« THE WEDDING PARTY » LE FILM À SUCCÈS QUI FAIT LA FIERTÉ DE NOLLYWOOD

Frappé par une crise sans précèdent (récession et l’inflation frôle les 20%), les nigérians peuvent compter sur l’industrie cinématographique pour leurs redonner le sourire datant, ragaillardi par les supers productions de Nollywood nombreux sont ceux qui au-delà du Nigeria trouvent leurs compte à travers ces histoires compter par les africains et qui les rapprochent plus de la réalité que la fiction. Deuxième industrie cinématographique au monde après Bollywood avec quelque 2.000 films par an et un public estimé à 150 millions de spectateurs, le cinéma nigérian est au sommet de son art. En tête du box-office, « The Wedding Party », traduit en français comme « la cérémonie de mariage » est une comédie aussi loufoque que glamour, jouée par des personnages hauts en couleur, raconte le mariage de Dunny et Dozie en dépit des réticences et des rivalités ethniques qui opposent leurs familles, l’une igbo et l’autre yoruba. Un succès historique qui deux mois après sa sortie a déjà généré 400 millions de nairas (1,2 million d’euros) de recettes, deux fois plus que le précédent record, détenu jusque-là par « A Trip to Jamaica », sorti lui aussi en 2016 et qui avait récolté 178,5 millions de nairas. D’après le journal le Monde il s’agit d’une grande première, car c’est bien la première fois qu’un film nigérian fait plus d’entrées à domicile que les blockbusters hollywoodiens.

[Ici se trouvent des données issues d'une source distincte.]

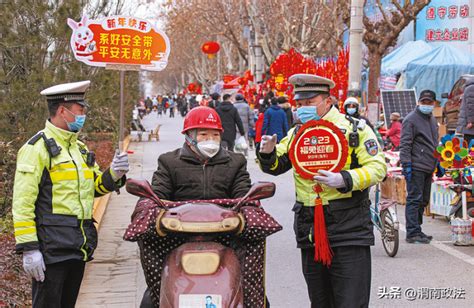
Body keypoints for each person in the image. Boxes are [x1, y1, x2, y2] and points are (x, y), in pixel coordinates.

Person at [257, 74, 386, 307]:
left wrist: (345, 178)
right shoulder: (298, 133)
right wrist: (267, 153)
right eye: (299, 104)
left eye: (309, 102)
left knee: (350, 301)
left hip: (348, 228)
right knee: (320, 301)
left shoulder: (354, 129)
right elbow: (277, 165)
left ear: (328, 101)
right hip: (310, 230)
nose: (303, 109)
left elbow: (378, 168)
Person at [139, 106, 273, 307]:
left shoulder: (236, 162)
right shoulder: (168, 162)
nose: (210, 139)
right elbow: (157, 196)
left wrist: (245, 213)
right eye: (203, 134)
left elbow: (244, 196)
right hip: (177, 236)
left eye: (215, 134)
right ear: (189, 137)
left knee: (258, 299)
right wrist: (155, 213)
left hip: (226, 235)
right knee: (151, 300)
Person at [12, 81, 129, 308]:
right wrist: (29, 248)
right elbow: (23, 203)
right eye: (80, 109)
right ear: (63, 111)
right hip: (50, 250)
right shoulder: (37, 148)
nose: (83, 115)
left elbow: (94, 188)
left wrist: (115, 173)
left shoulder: (79, 149)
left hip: (78, 245)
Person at [400, 90, 439, 244]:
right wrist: (406, 164)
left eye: (429, 103)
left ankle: (418, 228)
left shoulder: (431, 119)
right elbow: (405, 144)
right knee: (414, 199)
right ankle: (412, 232)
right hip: (416, 165)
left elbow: (434, 143)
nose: (426, 105)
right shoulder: (411, 120)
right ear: (418, 102)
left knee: (423, 200)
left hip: (429, 165)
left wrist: (438, 161)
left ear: (434, 103)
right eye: (424, 102)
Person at [457, 79, 474, 145]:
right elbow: (471, 106)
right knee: (470, 150)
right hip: (471, 126)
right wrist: (471, 121)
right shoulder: (472, 88)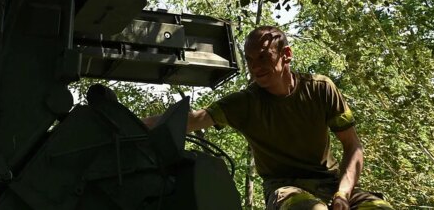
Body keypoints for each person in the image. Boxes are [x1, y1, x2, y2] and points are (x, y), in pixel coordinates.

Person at [144, 26, 392, 210]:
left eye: (263, 57)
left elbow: (353, 146)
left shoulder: (320, 89)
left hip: (332, 183)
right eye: (250, 60)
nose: (256, 67)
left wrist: (343, 194)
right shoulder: (245, 103)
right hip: (285, 190)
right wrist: (131, 124)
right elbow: (192, 120)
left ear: (286, 54)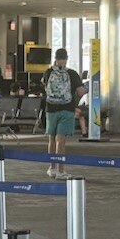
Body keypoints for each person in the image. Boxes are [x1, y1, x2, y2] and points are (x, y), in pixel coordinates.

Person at [42, 48, 83, 178]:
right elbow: (80, 92)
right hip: (67, 109)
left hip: (51, 109)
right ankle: (61, 170)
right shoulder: (72, 74)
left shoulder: (48, 72)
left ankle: (52, 168)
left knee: (51, 140)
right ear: (66, 58)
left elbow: (45, 88)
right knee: (61, 141)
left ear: (55, 58)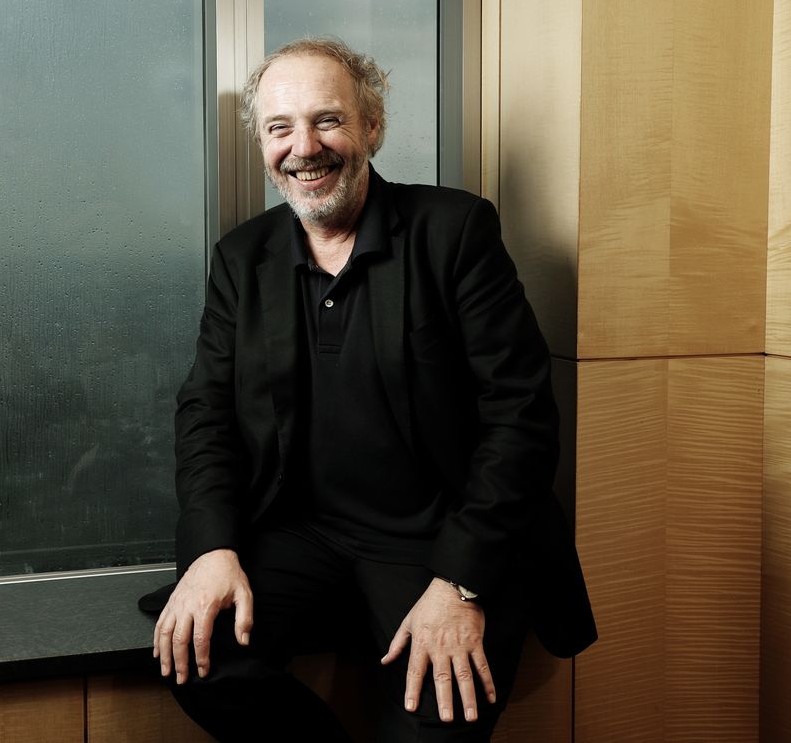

Un succès loin des espérances de la jeune réalisatrice kemi Adetiba, dont elle peine à dissimuler la joie à nos confrères de l’AFP : « C’est une chose de réussir, mais c’en est une autre de casser la baraque. On a cassé la baraque et ce que je sais, c’est que c’est un gros succès et que je n’y étais pas prête. » Le film séduit d’autant plus qu’il reflète la société nigériane. La critique est tout aussi unanime que les spectateurs croisés à la sortie des cinémas : « Ce film, c’est comme deux côtés du Nigeria: les igbos et les yorubas (…) Et il nous fait comprendre pourquoi nous devons être ensemble, peu importe les clans. » confie Joy une spectatrice. Une représentation de la réalité qui s’inscrit dans le refus du mimétisme Hollywoodien, selon Kemi Adetiba : « La chose la plus importante pour nous était de raconter une histoire nigériane. L’histoire d’amour est universelle, mais nous n’avons pas essayé de jouer comme dans un film de Hollywood », explique Kemi Adetiba. (…) Nous voulions que les gens puissent se dire: Tiens, on dirait ma mère, on dirait ma tante+ Et c’est ce qui s’est passé ! » « The wedding Party » qui fait désormais partie du longue liste de films nigérian à succès, produit par Nollywood depuis sa création dans les années 80.